Walt Disney Co. CEO Bob Chapek told employees in a memo released on Monday that the company “unequivocally” stands with its LGBTQ employees in the wake of the Florida House of Representatives passing the so-called “Don’t Say Gay” bill, even as he defended his company from criticism for not issuing a statement on the proposed legislation.
The bill, which is slated to pass the Republican-controlled Senate sometime Monday afternoon, has been trumpeted as a “parental rights” measure that keeps parents informed of any changes in the way schools deal with their children, particularly with respect to affirming a child’s gender identity or sexual orientation without the parents’ knowledge.
The bill explicitly bans any teacher-led discussions of LGBTQ-related topics up to the third grade, and then requires that any conversations in older grades be age-appropriate and “developmentally appropriate.”
Given Disney’s prominent role as a major employer in Florida, many LGBTQ advocates called on the corporate giant to speak out against the bill, in the hope of giving Republican lawmakers pause before passing the measure.
But Disney did not release a statement taking a firm position on the bill, instead saying that it understood how important the issue was to its LGBTQ employees.
“For nearly a century, Disney has been a unifying force that brings people together,” the company’s statement read. “We are determined that it remains a place where everyone is treated with dignity and respect. The biggest impact we can have in creating a more inclusive world is through the inspiring content we produce, the welcoming culture we create here, and the diverse community organizations we support, including those representing the LGBTQ+ community.”
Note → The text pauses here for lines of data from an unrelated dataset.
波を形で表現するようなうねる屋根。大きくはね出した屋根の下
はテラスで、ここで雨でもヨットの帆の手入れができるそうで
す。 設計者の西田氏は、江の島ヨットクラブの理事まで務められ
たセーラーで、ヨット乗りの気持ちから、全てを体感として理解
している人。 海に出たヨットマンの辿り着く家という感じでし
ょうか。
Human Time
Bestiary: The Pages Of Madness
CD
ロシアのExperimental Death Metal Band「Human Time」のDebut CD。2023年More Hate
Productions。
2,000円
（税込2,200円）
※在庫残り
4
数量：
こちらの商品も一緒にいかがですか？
The statement only further inflamed the passions of those opposed to the bill, who accused Disney of sidestepping the issue, and prompting hundreds of protesters to demonstrate outside Disney theme parks in Florida and California urging the company to denounce the proposed bill, which President Joe Biden has slammed as “hateful.”
Further exacerbating the public backlash against Disney was an Orlando Sentinel report that Disney, despite casting itself as an LGBTQ-affirming place, gave money to every single sponsor and co-sponsor of the bill, including the bill’s Senate sponsor, Sen. Dennis Baxley (R-Belleview), who has proposed multiple pieces of anti-LGBTQ legislation during his time as a politician in Tallahassee.
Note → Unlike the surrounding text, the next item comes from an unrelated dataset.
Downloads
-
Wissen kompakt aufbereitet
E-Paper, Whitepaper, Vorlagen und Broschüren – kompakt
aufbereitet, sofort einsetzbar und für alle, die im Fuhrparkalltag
In response to stories about Disney’s political donations, Abigail Disney, the 62-year-old granddaughter of the company’s co-founder, Roy O. Disney, and great-niece of Walt Disney, tweeted that she “could not be more unhappy with [the company’s] political activities,” according to The Associated Press.
In a memo to company employees, CEO Chapek sought to dispel some of the furor that Disney’s tepid response provoked from within the company while defending the decision not to issue a statement.
“I want to be crystal clear: I and the entire leadership team unequivocally stand in support of our LGBTQ+ employees, their families, and their communities. And, we are committed to creating a more inclusive company — and world,” Chapek wrote.
“We all share the same goal of a more tolerant, respectful world. Where we may differ is in the tactics to get there. And because this struggle is much bigger than any one bill in any one state, I believe the best way for our company to bring about lasting change is through the inspiring content we produce, the welcoming culture we create, and the diverse community organizations we support.”
He added that he did not want anyone “to mistake a lack of a statement for a lack of support,” but feared being drawn into a drawn-out political fight that would invariably offend people on either side of the debate, reports The Hollywood Reporter.
“As we have seen time and again, corporate statements do very little to change outcomes or minds,” Chapek said. “Instead, they are often weaponized by one side or the other to further divide and inflame. Simply put, they can be counterproductive and undermine more effective ways to achieve change.”
Chapek pushed back against criticism of the company’s political donations, noting that Disney has financially supported politicians who oppose the so-called “Don’t Say Gay” bill, not just anti-LGBTQ figures.
He noted that Disney also donated $3 million to LGBTQ organizations last year, has a long history of supporting events like Pride Parades, and has been rated 100% by the Human Rights Campaign as an LGBTQ-inclusive workplace for “16 years in a row.”
Chapek concluded his letter by saying that the company’s new chief corporate affairs officer, Geoff Morrell, would be “reassessing our advocacy strategies around the world — including political giving — as he begins to integrate the communications, public policy, government relations and CSR teams.”
He said the issue will be discussed further at Disney’s Reimagine Tomorrow Summit in April.